Excerpt to read:
====
The report was that they did not find any ability to control the ship with the automatic maneuvering control system- I do not know how the new sensors would help in this situation. They might get a better readout on the depth gauge."

Admiral Smith stated that he now accepted Captain Kern's opening comment that BuShips and submariners had spent their full time on this problem. He then adjourned the conference at 5:10 p.m.

Page 151 – SYSTEMS APPRAISAL COMMITTEE DISCUSSION

“On the other hand hand, the committee suspects that anyone who talks about a CEP of less than 0.5 n. m. has been smoking illegal tobacco.”
– Doctor Craven.

Pages 183 to 186 – SYSTEMS APPRAISAL COMMITTEE DISCUSSION

"You mentioned several times," observed Admiral Smith, "that you had not looked into the need for your end result. I have a letter from CNO which specifies a need from which we can derive, in different terms, our CEP. It states:

‘Provision of a hard target capability which will provide 50 per cent probability of severe damage to point targets hardened to 300 psi.’

For a large warhead — three megatons — this would come out to a 0.5 n.m. CEP. In terms of the 1.1 megaton warhead, it means a CEP of 0.4 n. m.

"We also have another paper from CNO which speaks about 20 per cent of the FBM force and another paper which says that 20 per cent of the missiles should have this hard target capability. It is difficult to see whether they mean eight submarines, or a percentage of mixed-load missile submarines, or what."

"I think the idea was to have submarines with a mixed load," replied Commander Clifford. "The statement was based upon the premise that 20 per cent of the targets would require the hard-target capability."
====
Provided data:
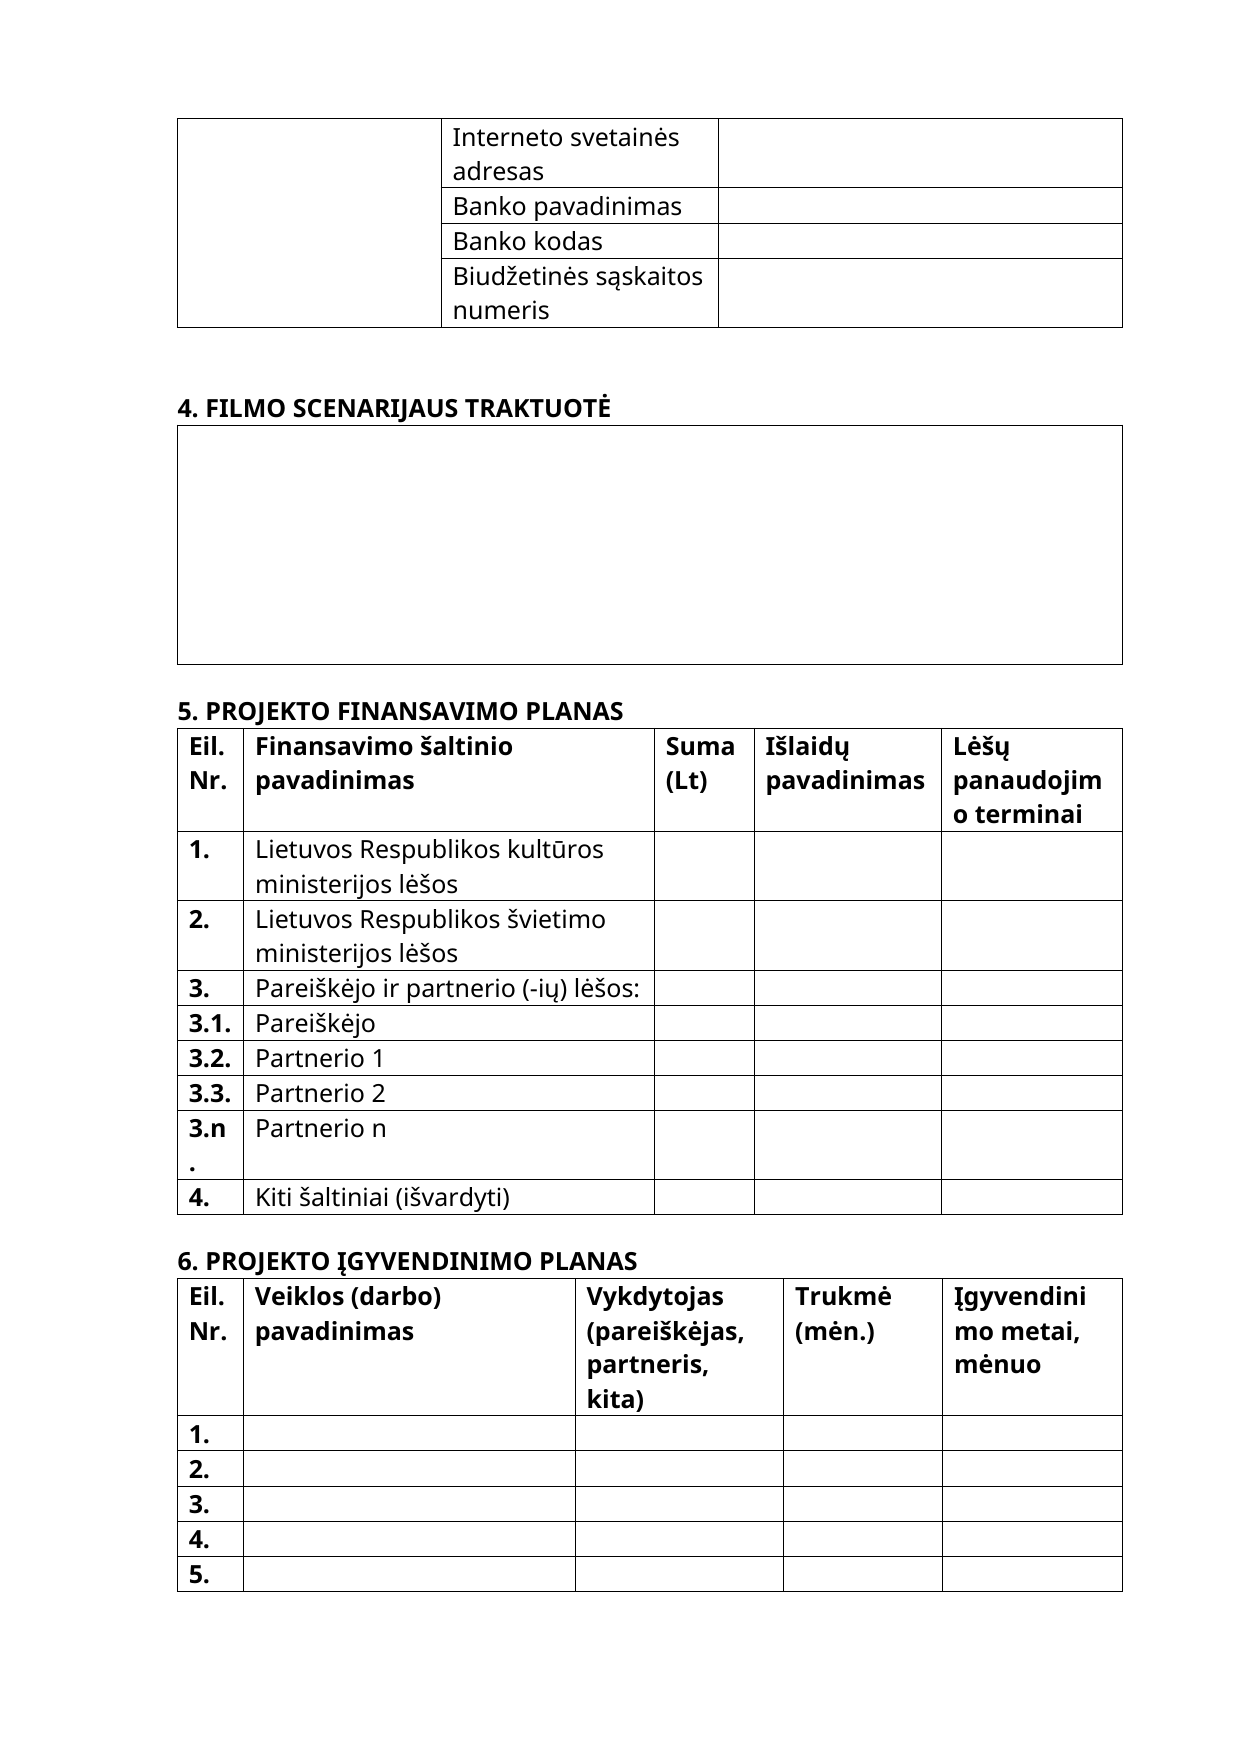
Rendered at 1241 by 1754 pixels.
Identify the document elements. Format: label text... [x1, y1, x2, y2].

table_cell 1. [178, 1416, 243, 1450]
table_cell Partnerio 2 [244, 1076, 654, 1110]
table_cell Partnerio 1 [244, 1041, 654, 1075]
table_cell [576, 1522, 783, 1556]
table_cell Kiti šaltiniai (išvardyti) [244, 1180, 654, 1214]
table_cell 4. [178, 1522, 243, 1556]
table_cell [655, 1006, 754, 1040]
table_cell [942, 901, 1122, 969]
table_cell [755, 1180, 941, 1214]
table_header Lėšų panaudojimo terminai [942, 729, 1122, 831]
table_cell 2. [178, 1451, 243, 1486]
table_cell [755, 1111, 941, 1179]
table_header Veiklos (darbo) pavadinimas [244, 1279, 575, 1415]
table_cell [943, 1557, 1122, 1591]
table_cell [942, 1180, 1122, 1214]
table_cell [942, 1041, 1122, 1075]
table_cell [244, 1487, 575, 1521]
table_cell [719, 119, 1122, 187]
table_header Finansavimo šaltinio pavadinimas [244, 729, 654, 831]
table_cell Interneto svetainės adresas [442, 119, 718, 187]
table_cell [244, 1522, 575, 1556]
table_cell [942, 1111, 1122, 1179]
table_cell Lietuvos Respublikos kultūros ministerijos lėšos [244, 832, 654, 900]
table_cell 3. [178, 1487, 243, 1521]
table_cell Pareiškėjo [244, 1006, 654, 1040]
table_cell [655, 971, 754, 1004]
table_header [178, 426, 1122, 664]
table_cell [655, 832, 754, 900]
text 6. PROJEKTO ĮGYVENDINIMO PLANAS [177, 1244, 1122, 1278]
table_cell [655, 901, 754, 969]
table_cell [719, 224, 1122, 257]
table_cell [942, 1006, 1122, 1040]
table_cell [942, 832, 1122, 900]
table_cell [244, 1557, 575, 1591]
table_cell 3.2. [178, 1041, 243, 1075]
table_cell [719, 188, 1122, 222]
table_cell [655, 1076, 754, 1110]
table_cell [755, 832, 941, 900]
table_header Eil. Nr. [178, 729, 243, 831]
table_cell [576, 1487, 783, 1521]
table_cell [244, 1416, 575, 1450]
table_cell [576, 1451, 783, 1486]
table_cell Banko pavadinimas [442, 188, 718, 222]
table_cell [943, 1416, 1122, 1450]
table_cell 4. [178, 1180, 243, 1214]
text 4. FILMO SCENARIJAUS TRAKTUOTĖ [177, 391, 1122, 424]
table_cell [942, 1076, 1122, 1110]
table_cell Partnerio n [244, 1111, 654, 1179]
table_cell [784, 1487, 942, 1521]
table_cell 1. [178, 832, 243, 900]
table_header Eil. Nr. [178, 1279, 243, 1415]
text 5. PROJEKTO FINANSAVIMO PLANAS [177, 694, 1122, 728]
table_cell [178, 119, 441, 327]
table_cell 5. [178, 1557, 243, 1591]
table_cell Lietuvos Respublikos švietimo ministerijos lėšos [244, 901, 654, 969]
table_cell [719, 259, 1122, 327]
table_cell [655, 1041, 754, 1075]
table_cell [755, 971, 941, 1004]
table_cell 2. [178, 901, 243, 969]
table_cell Biudžetinės sąskaitos numeris [442, 259, 718, 327]
table_header Išlaidų pavadinimas [755, 729, 941, 831]
table_cell [576, 1416, 783, 1450]
table_header Trukmė (mėn.) [784, 1279, 942, 1415]
table_cell [943, 1522, 1122, 1556]
table_cell [943, 1451, 1122, 1486]
table_cell [655, 1180, 754, 1214]
table_cell [755, 1041, 941, 1075]
table_cell [784, 1557, 942, 1591]
table_cell [755, 901, 941, 969]
table_cell [755, 1076, 941, 1110]
table_cell [943, 1487, 1122, 1521]
table_cell [942, 971, 1122, 1004]
table_cell [244, 1451, 575, 1486]
table_header Įgyvendinimo metai, mėnuo [943, 1279, 1122, 1415]
table_cell 3.1. [178, 1006, 243, 1040]
table_cell 3.3. [178, 1076, 243, 1110]
table_cell Pareiškėjo ir partnerio (-ių) lėšos: [244, 971, 654, 1004]
table_cell 3.n. [178, 1111, 243, 1179]
table_cell [784, 1522, 942, 1556]
table_cell [655, 1111, 754, 1179]
table_cell Banko kodas [442, 224, 718, 257]
table_cell [784, 1451, 942, 1486]
table_cell 3. [178, 971, 243, 1004]
table_header Vykdytojas (pareiškėjas, partneris, kita) [576, 1279, 783, 1415]
table_cell [784, 1416, 942, 1450]
table_cell [576, 1557, 783, 1591]
table_cell [755, 1006, 941, 1040]
table_header Suma (Lt) [655, 729, 754, 831]
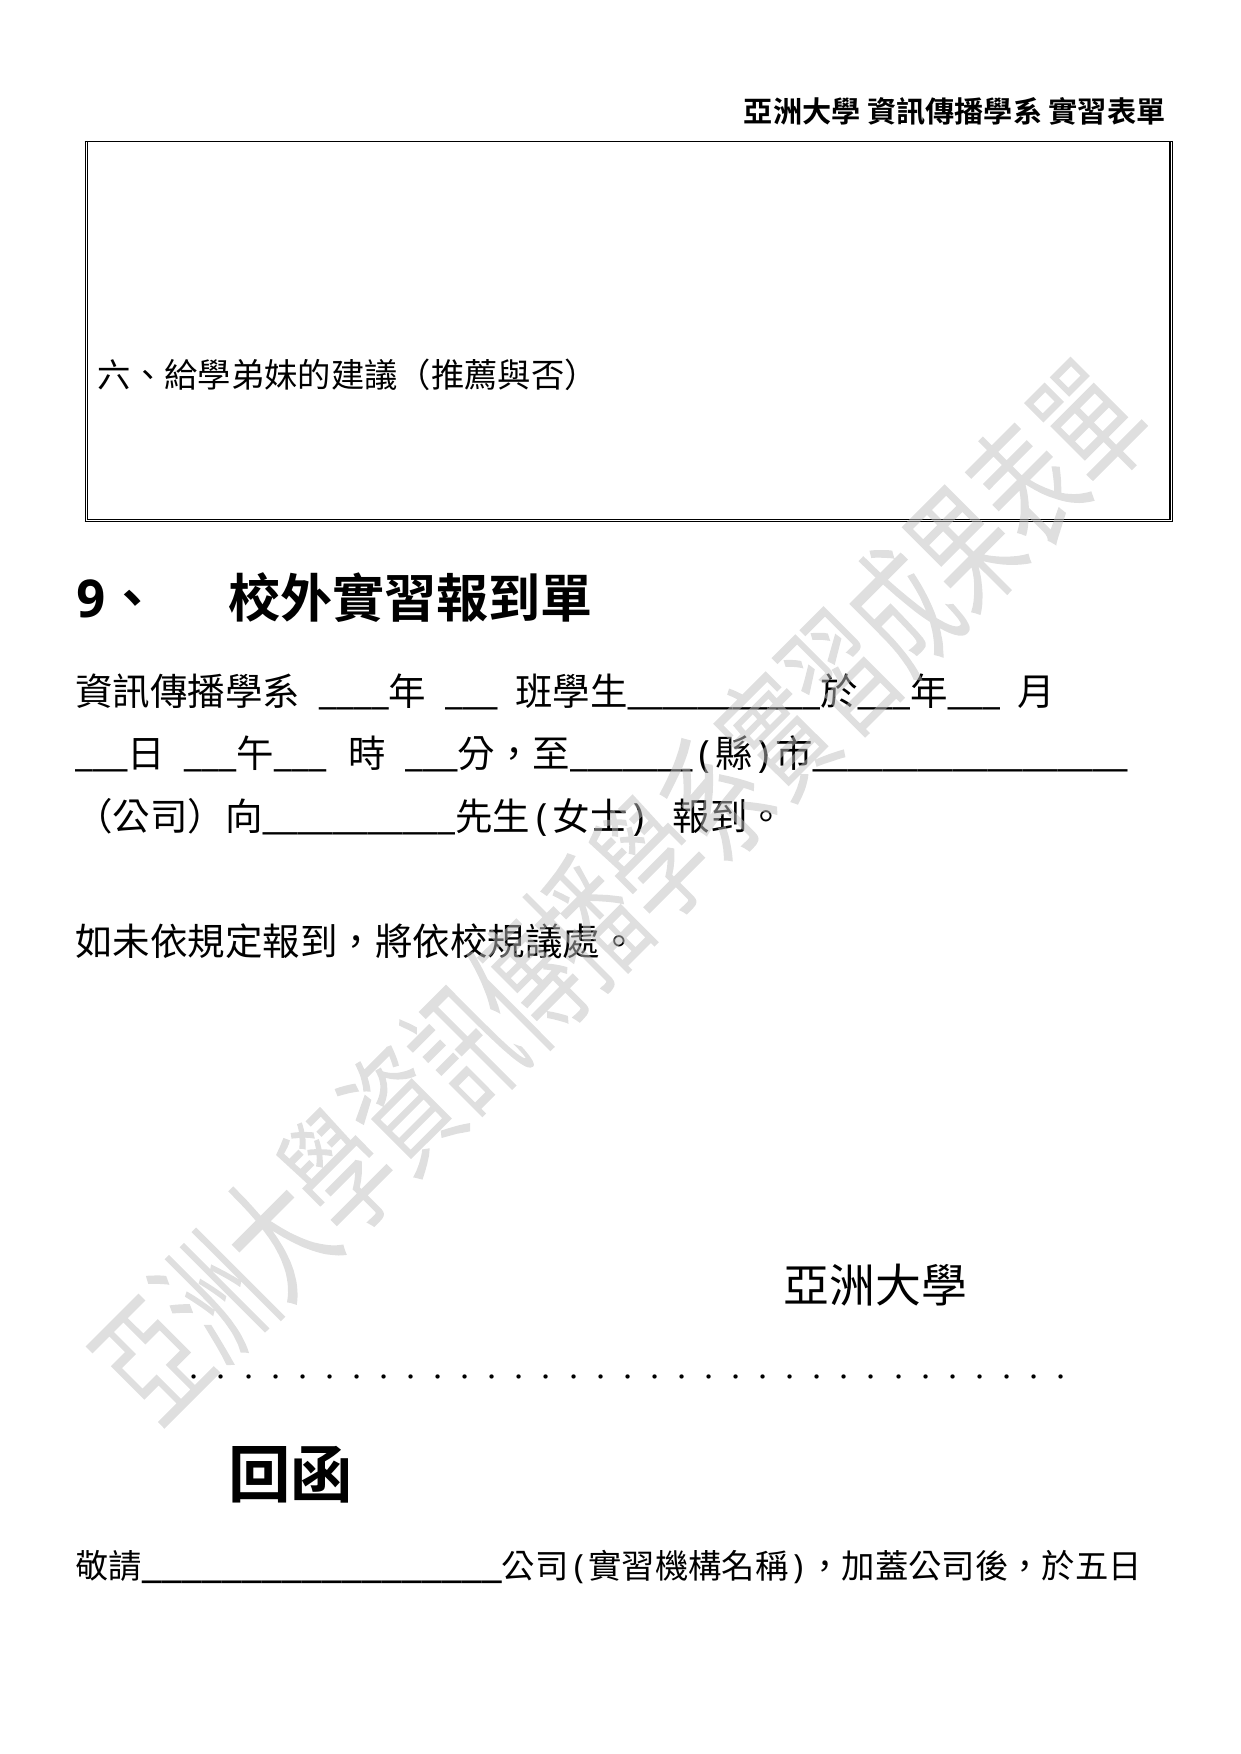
====
Exercise instructions:
1. Translate this sentence from the conference excerpt into Spanish: "Admiral Smith stated that he now accepted Captain Kern's opening comment that BuShips and submariners had spent their full time on this problem."
2. List every person named in the conference excerpt, giving the title the text attaches to each.
None of the data is required for this work.

Results of the tasks:
1. El almirante Smith declaró que ahora aceptaba el comentario inicial del capitán Kern de que BuShips y los submarinistas habían dedicado todo su tiempo a este problema.

2.
Admiral Smith
Captain Kern
Doctor Craven
Commander Clifford